* **Your goal**
In the entries below, every line with the string "output" is to be reported.

======== Supplied records

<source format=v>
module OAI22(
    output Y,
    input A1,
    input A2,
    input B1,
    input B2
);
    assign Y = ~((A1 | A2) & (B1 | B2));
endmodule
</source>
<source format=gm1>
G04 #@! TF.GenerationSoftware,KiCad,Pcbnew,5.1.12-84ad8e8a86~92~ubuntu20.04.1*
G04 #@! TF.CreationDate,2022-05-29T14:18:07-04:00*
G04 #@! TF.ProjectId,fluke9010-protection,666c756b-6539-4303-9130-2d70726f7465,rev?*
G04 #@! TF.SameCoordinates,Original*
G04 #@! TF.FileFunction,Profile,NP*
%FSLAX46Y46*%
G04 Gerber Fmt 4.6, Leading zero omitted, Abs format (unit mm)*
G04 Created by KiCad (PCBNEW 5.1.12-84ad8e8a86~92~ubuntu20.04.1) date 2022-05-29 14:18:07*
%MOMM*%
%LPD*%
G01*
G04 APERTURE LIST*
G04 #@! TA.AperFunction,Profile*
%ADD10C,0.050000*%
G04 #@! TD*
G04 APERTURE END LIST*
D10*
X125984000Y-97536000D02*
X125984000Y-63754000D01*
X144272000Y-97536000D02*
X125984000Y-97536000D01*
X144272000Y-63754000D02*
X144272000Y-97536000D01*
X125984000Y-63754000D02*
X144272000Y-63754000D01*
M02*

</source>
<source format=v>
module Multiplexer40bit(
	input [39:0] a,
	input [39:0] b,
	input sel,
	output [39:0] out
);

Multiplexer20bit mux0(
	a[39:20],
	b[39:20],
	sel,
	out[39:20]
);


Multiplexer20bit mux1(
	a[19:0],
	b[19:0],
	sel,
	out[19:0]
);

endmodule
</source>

================
======== Supplied records

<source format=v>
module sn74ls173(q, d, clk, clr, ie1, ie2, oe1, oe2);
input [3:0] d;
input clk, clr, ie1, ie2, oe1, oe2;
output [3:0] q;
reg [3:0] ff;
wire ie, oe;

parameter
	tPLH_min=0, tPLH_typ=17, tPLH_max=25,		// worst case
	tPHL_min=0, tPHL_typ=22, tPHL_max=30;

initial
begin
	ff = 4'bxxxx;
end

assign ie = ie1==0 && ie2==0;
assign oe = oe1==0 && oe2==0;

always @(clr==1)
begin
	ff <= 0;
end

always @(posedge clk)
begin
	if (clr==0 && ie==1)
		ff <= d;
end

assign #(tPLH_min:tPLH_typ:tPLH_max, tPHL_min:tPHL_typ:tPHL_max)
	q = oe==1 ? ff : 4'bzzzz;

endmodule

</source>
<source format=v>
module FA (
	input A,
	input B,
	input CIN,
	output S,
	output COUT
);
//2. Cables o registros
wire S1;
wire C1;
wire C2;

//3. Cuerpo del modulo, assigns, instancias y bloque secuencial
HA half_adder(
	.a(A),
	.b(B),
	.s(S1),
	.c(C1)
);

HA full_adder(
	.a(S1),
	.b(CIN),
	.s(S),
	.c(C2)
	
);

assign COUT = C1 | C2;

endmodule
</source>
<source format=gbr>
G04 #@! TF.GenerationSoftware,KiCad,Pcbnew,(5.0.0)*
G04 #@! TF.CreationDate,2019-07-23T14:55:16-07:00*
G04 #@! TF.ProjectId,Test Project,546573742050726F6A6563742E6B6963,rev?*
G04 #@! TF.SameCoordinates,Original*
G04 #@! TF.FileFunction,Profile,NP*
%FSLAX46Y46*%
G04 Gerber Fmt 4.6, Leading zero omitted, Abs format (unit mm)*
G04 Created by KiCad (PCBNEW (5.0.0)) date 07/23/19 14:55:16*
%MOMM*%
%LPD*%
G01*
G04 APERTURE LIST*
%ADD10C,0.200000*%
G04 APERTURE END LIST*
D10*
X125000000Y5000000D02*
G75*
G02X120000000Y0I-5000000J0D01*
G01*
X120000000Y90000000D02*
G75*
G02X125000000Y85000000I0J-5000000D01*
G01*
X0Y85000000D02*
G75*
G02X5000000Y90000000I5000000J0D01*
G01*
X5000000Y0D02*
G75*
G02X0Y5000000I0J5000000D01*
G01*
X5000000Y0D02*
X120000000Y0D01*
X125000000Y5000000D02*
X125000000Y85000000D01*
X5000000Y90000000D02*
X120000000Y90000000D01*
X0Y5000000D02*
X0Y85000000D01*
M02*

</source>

================

* **Response to the exercise**
    output Y,
	output [39:0] out
output [3:0] q;
	output S,
	output COUT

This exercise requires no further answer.